Et, jusqu'au lever du jour, les hautes flammes des torchères firent palpiter de leurs reflets les aigles aux ailes éployées qui semblaient vouloir s'élancer à la suite d'Héphestion, à travers le firmament étincelant de la Mésopotamie."
Oui, "les cœurs de ceux qui rsetent sont des tombes vibrantes".

Écrit par : Cougar | vendredi, 27 novembre 2015

Merci Cougar de ce bel extrait, qui me rappelle une vieille lecture qu'il faudrait reprendre.
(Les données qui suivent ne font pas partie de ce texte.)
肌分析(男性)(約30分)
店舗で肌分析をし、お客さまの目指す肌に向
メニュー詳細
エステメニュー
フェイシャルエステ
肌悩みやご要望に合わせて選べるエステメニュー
Écrit par : AlmaSoror | samedi, 28 novembre 2015

Je me doutais bien que ce passage de JBM, qui m'a ouvert les portes d'Albin Michel, vous plairaient! Il y en a d'autres en réserve... Evidemment, lorsque je vois Maurras, Venner, que je relis Jean-Luc Daube sur les horreurs que le sapiens-sapiens (il faut répéter deux fois pour s'en persuader!) fait subir aux animaux et que je découvre une Croix des TOE sur la poitrine de E. de CL, je comprends mieux les sources de la quête permanente du Beau et du Vrai qui sous-tend ce blog, je comprends mieux sa rareté dans le Cloaca Maxima où nous baignons...

Écrit par : Cougar | samedi, 28 novembre 2015

Cougar ce commentaire généreux fait l'effet d'un grog, il inonde un dimanche blême d'une chaleur réconfortante.